A Belarusian court Thursday gave lengthy criminal sentences to independent union leaders and activists. The prison terms add to existing crackdowns on dissent from the increasingly authoritarian government.
According to Radio Free Europe, leaders of the Union of Workers of Electronic Outposts Producing Industry (REP) Vasil Berasnyou and Henadz Fyadynich each received a sentence of nine years in prison for “creating an extremist organization and taking part in its activities.” Vyachaslau Areshka, an activist working with REP, was sentenced to eight years in prison for participating in activities which damage national security and incite social hatred.
REP was formed in 1990 following the collapse of the Soviet Union and is the largest industrial union in Belarus, with over 275,000 members. Union members are subject to increasing scrutiny and control by the Belarusian government, with many union members unjustly jailed or fined for participating in union activities.
Berasnyou, Fyadynich and Areshka’s prison terms are part of increasing authoritarianism in Belarus under the leadership of Alexander Lukashenko.
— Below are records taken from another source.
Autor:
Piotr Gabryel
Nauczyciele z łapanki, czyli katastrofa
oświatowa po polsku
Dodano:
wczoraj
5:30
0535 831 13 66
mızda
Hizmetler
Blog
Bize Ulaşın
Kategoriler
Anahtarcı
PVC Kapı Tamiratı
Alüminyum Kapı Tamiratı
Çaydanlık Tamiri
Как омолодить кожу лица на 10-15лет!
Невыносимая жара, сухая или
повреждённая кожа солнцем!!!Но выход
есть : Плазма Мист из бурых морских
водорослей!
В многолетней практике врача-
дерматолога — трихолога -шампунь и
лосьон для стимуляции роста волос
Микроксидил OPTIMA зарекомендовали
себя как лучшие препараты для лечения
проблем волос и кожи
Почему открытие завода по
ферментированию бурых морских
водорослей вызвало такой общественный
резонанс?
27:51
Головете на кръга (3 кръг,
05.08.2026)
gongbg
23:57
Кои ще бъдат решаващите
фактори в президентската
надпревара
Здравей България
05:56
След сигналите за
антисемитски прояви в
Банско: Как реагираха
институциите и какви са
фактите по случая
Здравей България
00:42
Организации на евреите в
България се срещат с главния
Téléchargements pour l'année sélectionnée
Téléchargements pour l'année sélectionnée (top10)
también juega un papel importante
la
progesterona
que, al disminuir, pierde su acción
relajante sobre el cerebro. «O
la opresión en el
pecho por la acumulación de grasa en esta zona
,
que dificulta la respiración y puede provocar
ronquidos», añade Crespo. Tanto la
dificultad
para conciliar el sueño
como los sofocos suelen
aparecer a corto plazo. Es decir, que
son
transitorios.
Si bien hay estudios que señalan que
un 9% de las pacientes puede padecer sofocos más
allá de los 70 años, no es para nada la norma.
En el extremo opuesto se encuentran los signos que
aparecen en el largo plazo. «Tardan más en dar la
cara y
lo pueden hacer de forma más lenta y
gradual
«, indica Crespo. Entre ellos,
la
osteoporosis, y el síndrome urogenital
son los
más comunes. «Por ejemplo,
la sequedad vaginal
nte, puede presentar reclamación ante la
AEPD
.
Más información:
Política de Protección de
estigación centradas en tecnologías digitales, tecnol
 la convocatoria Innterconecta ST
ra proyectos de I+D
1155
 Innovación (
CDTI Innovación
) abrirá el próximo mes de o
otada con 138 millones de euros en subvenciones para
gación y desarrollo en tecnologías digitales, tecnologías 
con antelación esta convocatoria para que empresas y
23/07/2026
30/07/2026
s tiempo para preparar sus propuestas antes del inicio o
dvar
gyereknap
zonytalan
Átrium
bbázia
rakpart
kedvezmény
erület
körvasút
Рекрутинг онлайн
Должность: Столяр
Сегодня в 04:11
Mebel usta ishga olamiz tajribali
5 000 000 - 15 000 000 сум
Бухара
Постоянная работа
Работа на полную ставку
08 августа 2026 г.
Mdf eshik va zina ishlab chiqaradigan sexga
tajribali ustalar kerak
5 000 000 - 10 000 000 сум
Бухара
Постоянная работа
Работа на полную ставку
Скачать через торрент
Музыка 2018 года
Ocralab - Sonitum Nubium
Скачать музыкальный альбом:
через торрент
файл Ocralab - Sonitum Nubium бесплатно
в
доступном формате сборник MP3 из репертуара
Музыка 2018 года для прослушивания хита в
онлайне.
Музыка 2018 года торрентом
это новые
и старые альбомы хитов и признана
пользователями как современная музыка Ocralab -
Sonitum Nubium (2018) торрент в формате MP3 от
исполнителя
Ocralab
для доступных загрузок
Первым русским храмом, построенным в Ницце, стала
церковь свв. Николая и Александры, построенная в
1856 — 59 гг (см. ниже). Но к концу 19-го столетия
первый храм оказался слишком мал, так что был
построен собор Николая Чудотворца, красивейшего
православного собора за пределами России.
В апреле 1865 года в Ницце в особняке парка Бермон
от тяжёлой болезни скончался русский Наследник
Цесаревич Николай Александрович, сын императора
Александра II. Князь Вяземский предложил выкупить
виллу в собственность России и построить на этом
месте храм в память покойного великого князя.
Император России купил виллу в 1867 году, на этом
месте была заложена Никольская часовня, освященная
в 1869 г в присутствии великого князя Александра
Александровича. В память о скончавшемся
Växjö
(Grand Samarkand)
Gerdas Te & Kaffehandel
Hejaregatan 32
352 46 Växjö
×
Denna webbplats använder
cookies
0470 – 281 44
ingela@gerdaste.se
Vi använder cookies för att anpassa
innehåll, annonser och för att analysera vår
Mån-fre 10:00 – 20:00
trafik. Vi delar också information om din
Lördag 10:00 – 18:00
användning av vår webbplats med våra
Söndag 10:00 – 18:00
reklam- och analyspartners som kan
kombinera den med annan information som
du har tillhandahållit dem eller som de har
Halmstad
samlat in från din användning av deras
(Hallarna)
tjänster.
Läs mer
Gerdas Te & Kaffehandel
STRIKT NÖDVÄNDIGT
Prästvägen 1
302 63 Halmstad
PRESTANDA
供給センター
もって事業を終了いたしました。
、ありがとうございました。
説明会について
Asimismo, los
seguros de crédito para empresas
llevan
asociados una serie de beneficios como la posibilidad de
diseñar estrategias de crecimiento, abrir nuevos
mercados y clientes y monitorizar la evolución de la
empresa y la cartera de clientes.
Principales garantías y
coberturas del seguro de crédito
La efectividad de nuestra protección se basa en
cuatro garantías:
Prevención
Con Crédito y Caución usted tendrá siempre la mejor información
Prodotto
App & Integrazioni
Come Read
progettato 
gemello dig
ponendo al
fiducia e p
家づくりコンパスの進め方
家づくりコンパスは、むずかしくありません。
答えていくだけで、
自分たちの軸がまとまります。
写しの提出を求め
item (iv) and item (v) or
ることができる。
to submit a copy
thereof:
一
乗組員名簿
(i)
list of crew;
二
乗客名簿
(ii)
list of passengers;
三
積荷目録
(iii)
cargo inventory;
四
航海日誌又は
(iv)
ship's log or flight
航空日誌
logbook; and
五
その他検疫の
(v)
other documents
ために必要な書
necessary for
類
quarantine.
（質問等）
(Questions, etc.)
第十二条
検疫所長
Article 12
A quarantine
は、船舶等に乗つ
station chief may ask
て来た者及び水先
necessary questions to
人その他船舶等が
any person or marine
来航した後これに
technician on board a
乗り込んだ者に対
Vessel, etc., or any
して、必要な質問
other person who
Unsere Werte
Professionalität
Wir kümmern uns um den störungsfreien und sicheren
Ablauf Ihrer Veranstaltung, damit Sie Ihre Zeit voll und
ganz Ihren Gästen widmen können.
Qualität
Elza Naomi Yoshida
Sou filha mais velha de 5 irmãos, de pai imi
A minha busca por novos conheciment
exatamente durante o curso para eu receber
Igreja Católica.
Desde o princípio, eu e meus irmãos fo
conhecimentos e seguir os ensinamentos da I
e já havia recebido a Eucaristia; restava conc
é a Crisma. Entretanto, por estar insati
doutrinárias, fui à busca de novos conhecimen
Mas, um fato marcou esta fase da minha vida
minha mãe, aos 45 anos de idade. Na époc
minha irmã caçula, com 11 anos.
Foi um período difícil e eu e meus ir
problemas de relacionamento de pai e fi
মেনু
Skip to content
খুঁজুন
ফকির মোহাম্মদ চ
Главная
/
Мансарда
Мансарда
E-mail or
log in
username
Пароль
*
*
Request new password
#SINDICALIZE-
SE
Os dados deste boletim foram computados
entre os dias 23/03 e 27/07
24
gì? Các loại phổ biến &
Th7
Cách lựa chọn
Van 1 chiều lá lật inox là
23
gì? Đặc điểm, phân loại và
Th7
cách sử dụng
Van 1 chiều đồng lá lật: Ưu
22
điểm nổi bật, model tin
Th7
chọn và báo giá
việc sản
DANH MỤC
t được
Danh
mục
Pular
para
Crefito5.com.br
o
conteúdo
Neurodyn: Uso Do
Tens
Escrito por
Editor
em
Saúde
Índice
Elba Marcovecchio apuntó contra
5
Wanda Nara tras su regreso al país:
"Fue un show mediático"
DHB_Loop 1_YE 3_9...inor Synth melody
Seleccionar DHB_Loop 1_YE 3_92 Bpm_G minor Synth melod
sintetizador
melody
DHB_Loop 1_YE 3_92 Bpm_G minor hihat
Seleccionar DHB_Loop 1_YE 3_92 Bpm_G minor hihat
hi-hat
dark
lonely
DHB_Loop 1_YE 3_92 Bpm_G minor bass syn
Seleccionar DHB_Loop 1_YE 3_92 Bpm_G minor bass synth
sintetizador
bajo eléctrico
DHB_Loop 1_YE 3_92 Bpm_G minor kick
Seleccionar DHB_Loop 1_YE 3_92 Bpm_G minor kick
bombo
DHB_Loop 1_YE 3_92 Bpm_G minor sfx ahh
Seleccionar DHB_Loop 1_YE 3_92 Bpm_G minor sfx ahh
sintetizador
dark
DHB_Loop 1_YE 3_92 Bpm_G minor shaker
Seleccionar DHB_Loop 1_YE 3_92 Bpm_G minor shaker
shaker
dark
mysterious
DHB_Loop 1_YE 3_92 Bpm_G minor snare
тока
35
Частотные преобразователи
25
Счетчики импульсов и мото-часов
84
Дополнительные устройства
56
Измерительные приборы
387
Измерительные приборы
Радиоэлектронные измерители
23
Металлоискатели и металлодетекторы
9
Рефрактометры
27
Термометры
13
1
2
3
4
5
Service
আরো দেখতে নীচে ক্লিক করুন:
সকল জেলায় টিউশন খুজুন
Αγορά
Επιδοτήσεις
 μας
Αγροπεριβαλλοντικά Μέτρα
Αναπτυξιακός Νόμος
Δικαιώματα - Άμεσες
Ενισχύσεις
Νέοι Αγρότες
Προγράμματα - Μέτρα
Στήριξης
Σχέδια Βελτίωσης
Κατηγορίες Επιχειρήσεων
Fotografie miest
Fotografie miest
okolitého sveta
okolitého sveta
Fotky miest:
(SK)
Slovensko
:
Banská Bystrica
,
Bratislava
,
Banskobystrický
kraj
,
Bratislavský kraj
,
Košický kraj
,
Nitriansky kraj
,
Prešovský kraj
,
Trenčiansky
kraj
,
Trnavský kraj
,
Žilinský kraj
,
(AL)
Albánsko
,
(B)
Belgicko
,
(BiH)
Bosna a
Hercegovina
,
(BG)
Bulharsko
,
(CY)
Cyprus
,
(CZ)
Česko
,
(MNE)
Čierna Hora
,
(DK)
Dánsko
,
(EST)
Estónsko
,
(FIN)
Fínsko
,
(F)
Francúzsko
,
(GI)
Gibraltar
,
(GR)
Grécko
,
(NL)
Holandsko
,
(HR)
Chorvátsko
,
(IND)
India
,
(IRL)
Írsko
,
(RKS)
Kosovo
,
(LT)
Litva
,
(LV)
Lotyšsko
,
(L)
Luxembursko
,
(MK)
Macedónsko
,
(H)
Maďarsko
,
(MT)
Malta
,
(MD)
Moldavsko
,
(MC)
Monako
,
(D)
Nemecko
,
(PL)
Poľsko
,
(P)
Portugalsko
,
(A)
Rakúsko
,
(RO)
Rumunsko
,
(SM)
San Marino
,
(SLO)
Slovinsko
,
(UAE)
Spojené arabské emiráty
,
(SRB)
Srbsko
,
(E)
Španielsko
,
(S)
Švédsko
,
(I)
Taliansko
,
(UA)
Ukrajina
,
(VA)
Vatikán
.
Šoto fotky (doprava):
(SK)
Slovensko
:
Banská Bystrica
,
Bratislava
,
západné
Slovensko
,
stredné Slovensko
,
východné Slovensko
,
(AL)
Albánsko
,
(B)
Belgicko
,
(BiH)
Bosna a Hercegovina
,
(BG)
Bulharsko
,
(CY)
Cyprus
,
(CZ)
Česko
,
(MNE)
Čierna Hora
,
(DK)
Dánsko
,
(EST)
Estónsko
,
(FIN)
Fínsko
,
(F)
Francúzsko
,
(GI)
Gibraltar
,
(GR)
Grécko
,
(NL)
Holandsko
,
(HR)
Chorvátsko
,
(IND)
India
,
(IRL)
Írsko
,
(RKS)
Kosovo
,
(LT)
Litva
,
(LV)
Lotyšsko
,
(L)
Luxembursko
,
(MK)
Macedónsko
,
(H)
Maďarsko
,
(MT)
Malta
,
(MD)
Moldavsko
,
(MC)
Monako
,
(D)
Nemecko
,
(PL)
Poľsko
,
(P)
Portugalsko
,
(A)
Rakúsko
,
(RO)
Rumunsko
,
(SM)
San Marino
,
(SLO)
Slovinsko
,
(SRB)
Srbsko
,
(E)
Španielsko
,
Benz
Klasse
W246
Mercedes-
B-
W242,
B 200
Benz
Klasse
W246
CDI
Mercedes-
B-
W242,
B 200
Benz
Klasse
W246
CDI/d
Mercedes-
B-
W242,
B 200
Many in Belarus have disputed Lukashenko’s 2020 election win, including Berasnyou, Fyadynich and Areshka, who each claim the election was rigged. Lukashenko has responded to challenges of his authority by suppressing free speech and stripping birthright citizens of their rights and privileges. Leaders in the United States and the European Union refuse to acknowledge Lukashenko’s legitimacy as the leader of Belarus.